We’ve lived all over the country – and even in Dublin, Ireland for a summer – which has further strengthened our love and relationship as we learn to build community again in a new place. We are now on an amazing church plant adventure that has grown us even closer still. As we approach the 15 year mark this summer, I’m not sure our relationship has ever been stronger. Something I prayed for us from the very beginning.
What is one exciting moment from your marriage?
As for a particular event, the birth of our 3rd son was pretty amazing. I had some medical issues that prevented me from having an epidural with our kids. Both of my girls were born late – 6 and 11 days respectively. I was expecting Nathan to be late as well, but I started going into labor a week early. Being my third rodeo, I knew what to expect and what it felt like. We went to the hospital, and they just wouldn’t believe that I was in labor.

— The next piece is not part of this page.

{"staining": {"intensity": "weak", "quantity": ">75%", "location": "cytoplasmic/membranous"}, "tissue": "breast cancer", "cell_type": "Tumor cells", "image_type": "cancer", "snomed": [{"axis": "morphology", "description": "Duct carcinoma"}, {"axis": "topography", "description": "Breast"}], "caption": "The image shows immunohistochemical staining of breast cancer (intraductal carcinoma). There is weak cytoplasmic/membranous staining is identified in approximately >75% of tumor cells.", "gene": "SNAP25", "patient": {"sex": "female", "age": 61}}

My dilation wasn’t progressing (which I told them would change), so they sent us home and gave me an Ambien on the way out. We went home and each slept in two of our spare rooms as my mom was in the master as we thought she’d be watching our girls that night. I slept for a bit – maybe 45 minutes – and then I woke up with severe contractions. I knew I needed to get up and head to the hospital again, but the Ambien had my judgement clouded. I just couldn’t execute on the decision. After about an hour of that, I had to pee.

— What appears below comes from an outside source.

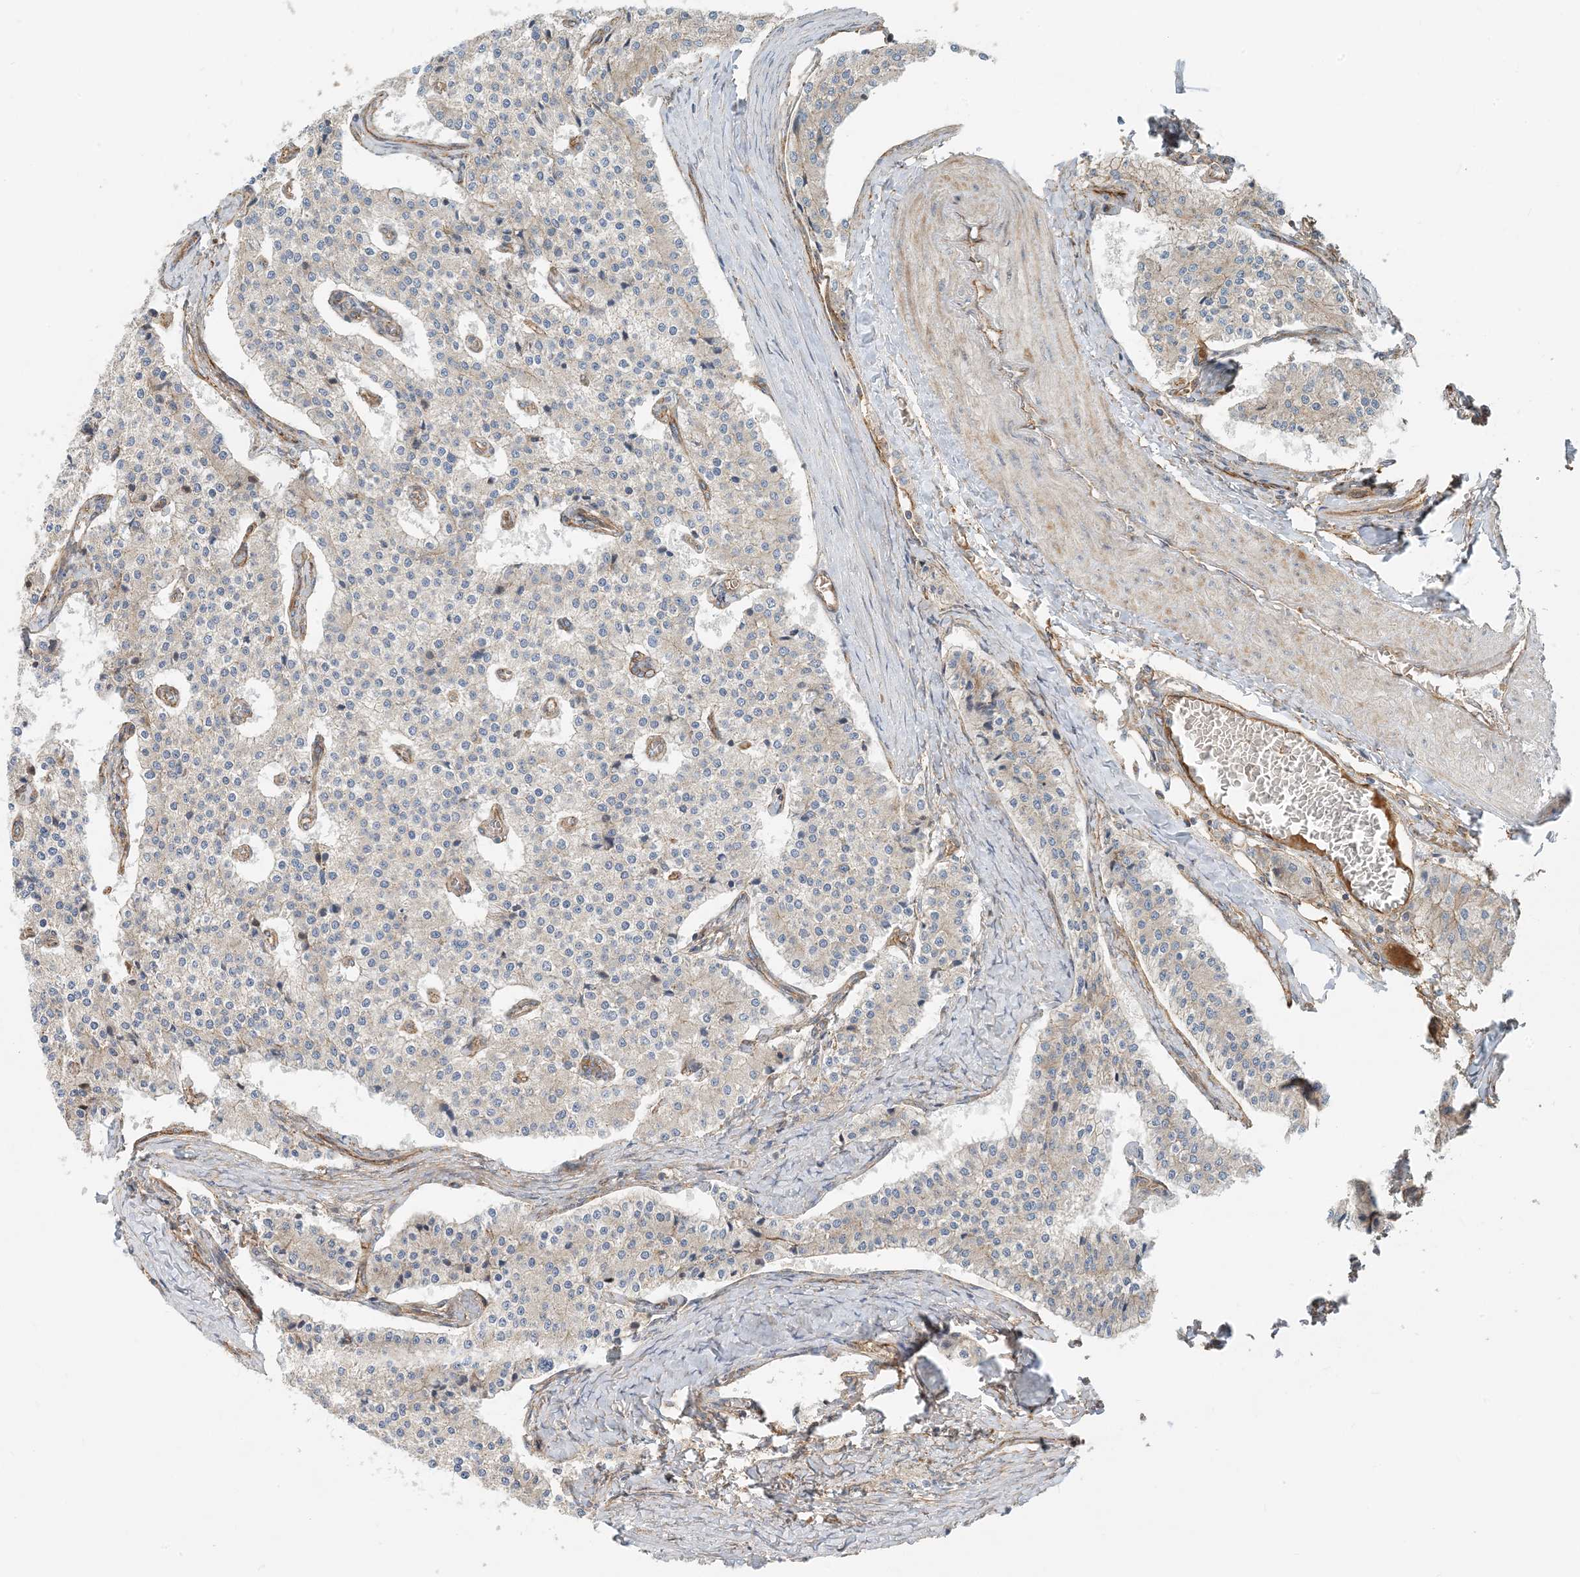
{"staining": {"intensity": "negative", "quantity": "none", "location": "none"}, "tissue": "carcinoid", "cell_type": "Tumor cells", "image_type": "cancer", "snomed": [{"axis": "morphology", "description": "Carcinoid, malignant, NOS"}, {"axis": "topography", "description": "Colon"}], "caption": "Immunohistochemistry micrograph of neoplastic tissue: carcinoid (malignant) stained with DAB (3,3'-diaminobenzidine) displays no significant protein staining in tumor cells.", "gene": "MYL5", "patient": {"sex": "female", "age": 52}}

I finally got up and was determined to head to the hospital after that. As I walked to the bathroom, I felt my first pushing contraction. I knew that was bad, but I just thought to myself: I pushed for 30 minutes with Emma. The hospital is 12 minutes away. We can make it. I did my business and decided to check and see what was going on down there. Nathan was crowning! I could literally feel his head. The next contraction came, and his head popped right out.
I’m standing now and just super focused on him not hitting something on the way out. So, the next contraction comes and the rest of his body just slid right out into my arms. I couldn’t believe it. He yelped a couple of times but was breathing and seemed fine. Only then did I finally have the wherewithal to call James – who was dead asleep in another room. It took several times of calling him before he finally appeared in the bathroom. I said: Well, we have a baby! He said: You mean it’s time to go to the hospital? Mind you, the bathroom was dark. I hadn’t turned the light on, because I thought I was just going to pee. I didn’t know I’d be catching my baby, too. I told James to turn the light on, and of course he go QUITE a shock! We wrapped up in towels and headed to the hospital and are grateful for our now 4 year old little guy!
What is your best marriage advice? Don’t undervalue strong communication. Work at it, learn about it, get better at it, go to counseling to do better at it. Do whatever it takes to keep your communication strong. James and I don’t keep secrets from each other. Our friends know that they shouldn’t tell me something if they’re not ok with me sharing it with James. There’s really no discussion topic off limits. That’s my best advice.